Civil servants quizzed on ‘priorities for change’
Annual People Survey seeks Whitehall-wide input to help guide reform plan
Civil service chief operating officer Alex Chisholm has launched this year's Civil Service People Survey for officials to help inform "priorities for change" across government.
The poll, which takes place against the backdrop of a reform drive aimed at improving the use of data science across government, has new questions for 2020 on civil servants’ health and wellbeing and the impact of coronavirus on their work. These “reflect the extraordinary changes to all of our lives”, Chisholm said,
Submissions can be made for the 12th annual survey during the whole of October, and the Cabinet Office permanent secretary said he wanted as many as possible to have their say.
“We want to know what you think, so that it can help us improve your experience of working not just in the civil service, but also your own department," Chisholm said.

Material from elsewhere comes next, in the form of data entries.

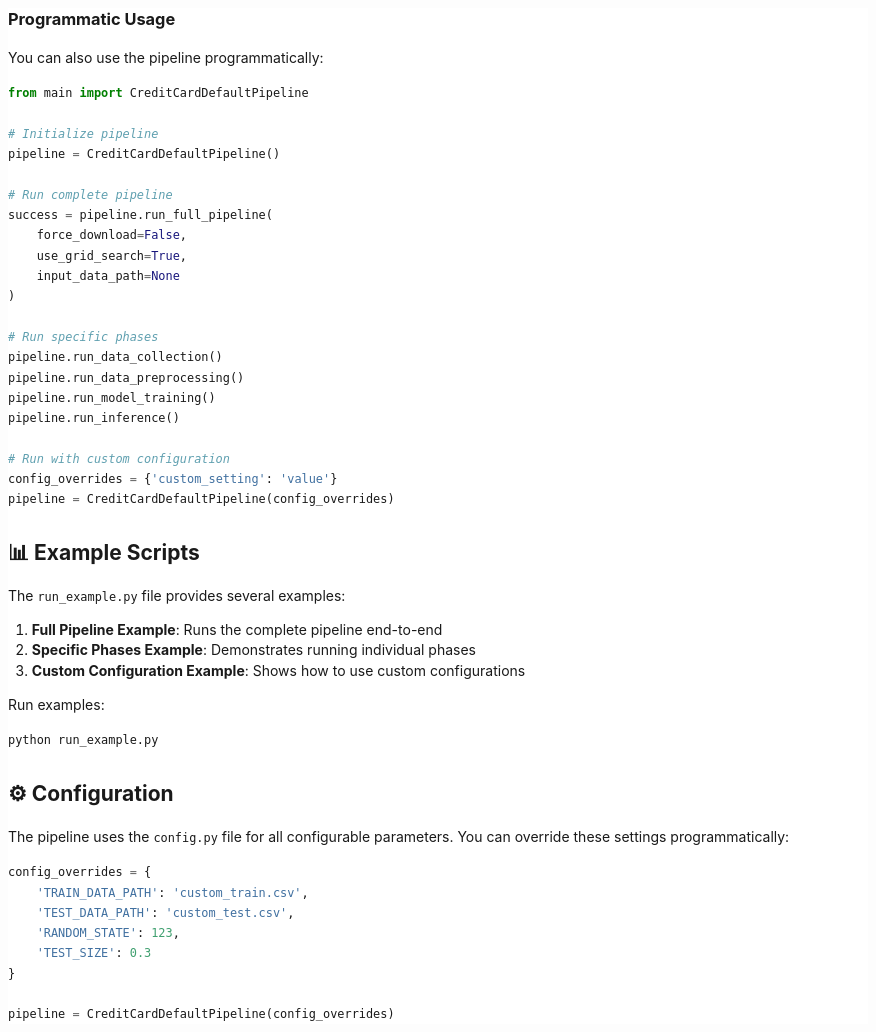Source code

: ### Programmatic Usage

You can also use the pipeline programmatically:

```python
from main import CreditCardDefaultPipeline

# Initialize pipeline
pipeline = CreditCardDefaultPipeline()

# Run complete pipeline
success = pipeline.run_full_pipeline(
    force_download=False,
    use_grid_search=True,
    input_data_path=None
)

# Run specific phases
pipeline.run_data_collection()
pipeline.run_data_preprocessing()
pipeline.run_model_training()
pipeline.run_inference()

# Run with custom configuration
config_overrides = {'custom_setting': 'value'}
pipeline = CreditCardDefaultPipeline(config_overrides)
```

## 📊 Example Scripts

The `run_example.py` file provides several examples:

1. **Full Pipeline Example**: Runs the complete pipeline end-to-end
2. **Specific Phases Example**: Demonstrates running individual phases
3. **Custom Configuration Example**: Shows how to use custom configurations

Run examples:
```bash
python run_example.py
```

## ⚙️ Configuration

The pipeline uses the `config.py` file for all configurable parameters. You can override these settings programmatically:

```python
config_overrides = {
    'TRAIN_DATA_PATH': 'custom_train.csv',
    'TEST_DATA_PATH': 'custom_test.csv',
    'RANDOM_STATE': 123,
    'TEST_SIZE': 0.3
}

pipeline = CreditCardDefaultPipeline(config_overrides)
```
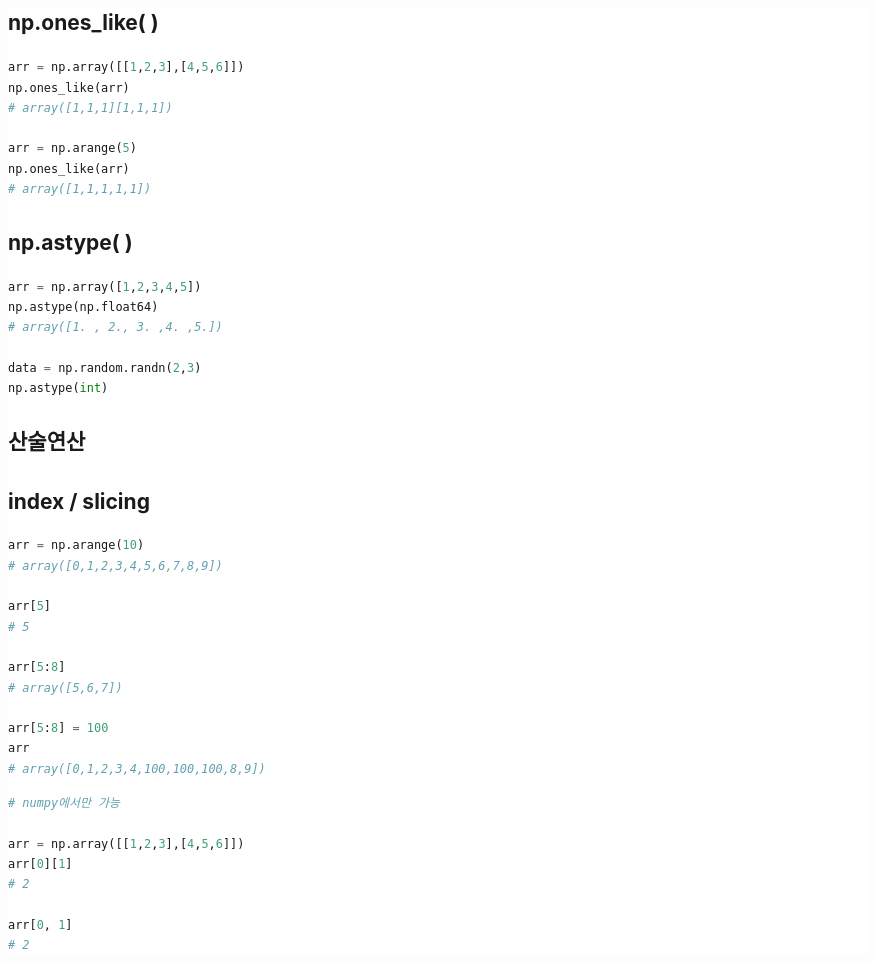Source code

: ## np.ones_like( )
```py
arr = np.array([[1,2,3],[4,5,6]])
np.ones_like(arr)
# array([1,1,1][1,1,1])

arr = np.arange(5)
np.ones_like(arr)
# array([1,1,1,1,1])
```


## np.astype( )
```py
arr = np.array([1,2,3,4,5])
np.astype(np.float64)
# array([1. , 2., 3. ,4. ,5.])

data = np.random.randn(2,3)
np.astype(int)
```

## 산술연산

## index / slicing

```py
arr = np.arange(10)
# array([0,1,2,3,4,5,6,7,8,9])

arr[5]
# 5

arr[5:8]
# array([5,6,7])

arr[5:8] = 100
arr
# array([0,1,2,3,4,100,100,100,8,9])
```

```py
# numpy에서만 가능

arr = np.array([[1,2,3],[4,5,6]])
arr[0][1]
# 2

arr[0, 1]
# 2
```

"Every survey provides valuable information – in total confidence – that helps us make important decisions on how to improve life in the civil service and inform our collective priorities for change. It takes us a step closer to upholding our vision to be a Brilliant Civil Service, providing outstanding support to the government in delivering its priorities.”
Civil service reform is a priority for prime minister Boris Johnson, who has said that the civil service must "respond faster and better" to the public's needs, and his top adviser Dominic Cummings. It has been reported, although subsequently disputed, that Cummings warned a "hard rain” was coming for Whitehall, and that reforms would make “the centre of government smaller, empower departments and change civil service fundamentals to improve performance”.
Chisholm, who moved into the role of COO with a brief to “lead the ongoing transformation of the civil service”, has already launched a “prospectus” for reform that promised to look at changes across “the whole system, at every level”.
Last year’s survey was completed by over 300,000 civil servants, and the civil service employee engagement score, the benchmark of staff satisfaction, hit a record 63%.
Chisholm said the 2019 poll results “reflected the extraordinary teamwork, pride and enthusiasm right across the organisation”.
Last year, 78% of respondents said their work gave them a sense of personal accomplishment, and that the majority of benchmark question scores equalled or surpassed the 2018 figures, he said.
He urged officials have their say in 2020, adding: "Thank you in advance for your help in shaping our future together.”